■ RECORDS PROVIDED:
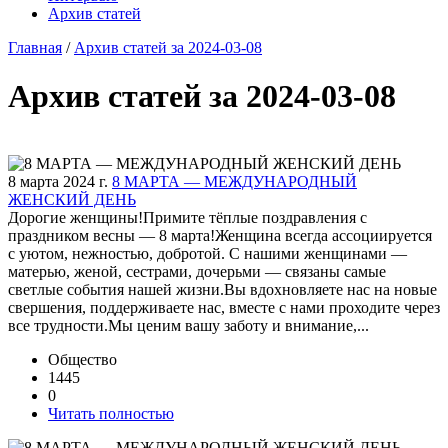
Архив статей
Главная
/
Архив статей за 2024-03-08
Архив статей за 2024-03-08
8 марта 2024 г.
8 МАРТА — МЕЖДУНАРОДНЫЙ
ЖЕНСКИЙ ДЕНЬ
Дорогие женщины!Примите тёплые поздравления с
праздником весны — 8 марта!Женщина всегда ассоциируется
с уютом, нежностью, добротой. С нашими женщинами —
матерью, женой, сестрами, дочерьми — связаны самые
светлые события нашей жизни.Вы вдохновляете нас на новые
свершения, поддерживаете нас, вместе с нами проходите через
все трудности.Мы ценим вашу заботу и внимание,...
Общество
1445
0
Читать полностью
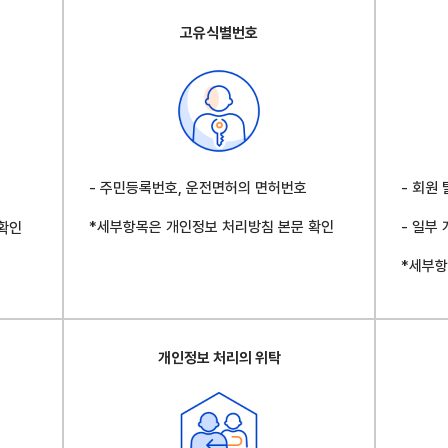
고유식별번호
- 주민등록번호, 운전면허의 면허번호
- 회원
*세부항목은 개인정보 처리방침 본문 확인
- 일부
확인
*세부항
개인정보 처리의 위탁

■ TO-DO ITEM:
Once more, give the listing above exactly, leaving each picture out.

■ RESULT:
Архив статей
Главная
/
Архив статей за 2024-03-08
Архив статей за 2024-03-08
8 марта 2024 г.
8 МАРТА — МЕЖДУНАРОДНЫЙ
ЖЕНСКИЙ ДЕНЬ
Дорогие женщины!Примите тёплые поздравления с
праздником весны — 8 марта!Женщина всегда ассоциируется
с уютом, нежностью, добротой. С нашими женщинами —
матерью, женой, сестрами, дочерьми — связаны самые
светлые события нашей жизни.Вы вдохновляете нас на новые
свершения, поддерживаете нас, вместе с нами проходите через
все трудности.Мы ценим вашу заботу и внимание,...
Общество
1445
0
Читать полностью
고유식별번호
- 주민등록번호, 운전면허의 면허번호
- 회원
*세부항목은 개인정보 처리방침 본문 확인
- 일부
확인
*세부항
개인정보 처리의 위탁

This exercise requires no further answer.